## Zu lesender Auszug:
┄┄┄┄┄┄┄┄┄┄┄┄┄┄┄┄┄┄┄┄

Eine Badsanierung kostet 2026 zwischen 8.000 und 25.000 Euro für ein Komplettbad. Was am Ende auf der Rechnung steht, hängt vor allem von der Badgröße, der Materialqualität und dem Zustand der vorhandenen Leitungen ab. Ein neues Bad ist dabei fast immer teurer, als viele zunächst kalkulieren.
Was kostet eine Badsanierung nach Größe?
Die Badgröße ist der erste grobe Anhaltspunkt für die Kosten. Je größer die Fläche, desto mehr Fliesen, Sanitärobjekte und Arbeitsstunden.
| Badgröße | Gesamtkosten Komplettbad |
|---|---|
| Klein (4–6 m²) | 8.000–15.000 € |
| Mittel (6–10 m²) | 12.000–20.000 € |
| Groß (über 10 m²) | 20.000–25.000 € + |
Pro Quadratmeter liegen die Kosten 2026 zwischen 900 und 3.500 Euro, abhängig von der gewählten Qualitätsstufe.
Wie verteilen sich die Kosten?
Bei einer Badsanierung entfällt der größere Teil auf die Arbeit, nicht auf das Material. Rund 60 Prozent sind Handwerkerleistung (Sanitär, Fliesenleger, Elektrik), etwa 40 Prozent das Material.
- Sanitärobjekte (WC, Waschbecken, Dusche/Wanne): 1.500–5.000 €
- Fliesen + Verlegung: 2.000–6.000 €
- Installation & Rohbau: 3.000–8.000 €
- Elektrik & Beleuchtung: 800–2.500 €
Was treibt die Kosten in die Höhe?
Mehrere Faktoren entscheiden, ob Sie am unteren oder oberen Ende der Spanne landen:
- Zustand der Leitungen: Müssen Wasser- und Abwasserleitungen erneuert werden, steigen die Kosten deutlich. Im Altbau ist das häufig der Fall.
- Materialqualität: Fliesenpreise sind seit 2023 um rund 8 Prozent gestiegen, Armaturen um etwa 6 Prozent.

┄┄┄┄┄┄┄┄┄┄┄┄┄┄┄┄┄┄┄┄

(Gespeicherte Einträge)
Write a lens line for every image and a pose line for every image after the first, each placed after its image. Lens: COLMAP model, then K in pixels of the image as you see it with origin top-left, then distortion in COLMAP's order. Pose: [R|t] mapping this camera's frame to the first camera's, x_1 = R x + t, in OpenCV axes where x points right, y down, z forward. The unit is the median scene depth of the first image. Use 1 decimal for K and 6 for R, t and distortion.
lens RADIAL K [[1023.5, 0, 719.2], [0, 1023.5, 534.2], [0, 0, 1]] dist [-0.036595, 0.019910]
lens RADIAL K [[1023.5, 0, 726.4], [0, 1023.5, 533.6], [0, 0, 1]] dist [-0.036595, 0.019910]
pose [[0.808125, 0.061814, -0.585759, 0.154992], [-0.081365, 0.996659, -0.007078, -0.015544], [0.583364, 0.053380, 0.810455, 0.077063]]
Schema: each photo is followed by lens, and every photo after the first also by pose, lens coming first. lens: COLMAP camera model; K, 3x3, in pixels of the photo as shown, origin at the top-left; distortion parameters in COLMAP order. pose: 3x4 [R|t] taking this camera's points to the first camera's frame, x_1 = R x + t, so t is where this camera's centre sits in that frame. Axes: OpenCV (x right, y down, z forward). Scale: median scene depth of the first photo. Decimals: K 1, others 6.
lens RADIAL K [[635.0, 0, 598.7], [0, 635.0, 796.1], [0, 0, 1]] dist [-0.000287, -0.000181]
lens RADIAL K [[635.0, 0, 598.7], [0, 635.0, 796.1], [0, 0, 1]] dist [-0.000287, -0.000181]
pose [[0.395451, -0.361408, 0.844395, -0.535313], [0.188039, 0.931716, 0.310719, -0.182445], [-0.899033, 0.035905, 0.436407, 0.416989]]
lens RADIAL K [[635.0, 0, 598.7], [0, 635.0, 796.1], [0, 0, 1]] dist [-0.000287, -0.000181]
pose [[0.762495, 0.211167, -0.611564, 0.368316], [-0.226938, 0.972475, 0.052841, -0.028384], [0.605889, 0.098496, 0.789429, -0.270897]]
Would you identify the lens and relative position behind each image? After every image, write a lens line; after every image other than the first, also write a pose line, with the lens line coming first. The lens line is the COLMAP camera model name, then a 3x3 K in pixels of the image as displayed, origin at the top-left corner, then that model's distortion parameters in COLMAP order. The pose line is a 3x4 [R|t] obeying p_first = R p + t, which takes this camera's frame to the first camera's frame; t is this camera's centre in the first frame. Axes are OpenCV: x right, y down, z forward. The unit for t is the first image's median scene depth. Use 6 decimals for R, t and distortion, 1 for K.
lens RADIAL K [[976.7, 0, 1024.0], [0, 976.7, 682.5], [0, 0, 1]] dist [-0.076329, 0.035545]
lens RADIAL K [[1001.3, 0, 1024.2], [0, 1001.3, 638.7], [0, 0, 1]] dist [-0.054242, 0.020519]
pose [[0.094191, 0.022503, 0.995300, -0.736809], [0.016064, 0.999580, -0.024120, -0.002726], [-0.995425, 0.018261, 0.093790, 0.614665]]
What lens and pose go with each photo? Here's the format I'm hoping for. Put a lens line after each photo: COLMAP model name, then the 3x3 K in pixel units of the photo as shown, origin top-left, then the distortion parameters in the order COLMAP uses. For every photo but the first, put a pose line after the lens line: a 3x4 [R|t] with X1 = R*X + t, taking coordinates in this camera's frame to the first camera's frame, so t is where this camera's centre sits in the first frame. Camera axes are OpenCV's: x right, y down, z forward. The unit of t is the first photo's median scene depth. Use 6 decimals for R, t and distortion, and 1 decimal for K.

┄┄┄┄┄┄┄┄┄┄┄┄┄┄┄┄┄┄┄┄

## Aufgabenteile:
- a) Welcher Anteil der Kosten einer Badsanierung entfällt laut dem Auszug über Badsanierungskosten auf die Handwerkerleistung?
- b) Übersetzen Sie aus dem Auszug über Badsanierungskosten den Satz „Die Badgröße ist der erste grobe Anhaltspunkt für die Kosten.“ ins Englische.

## Antworten nach Nummer:
- a) Rund 60 Prozent.

- b) The size of the bathroom is the first rough indicator of the costs.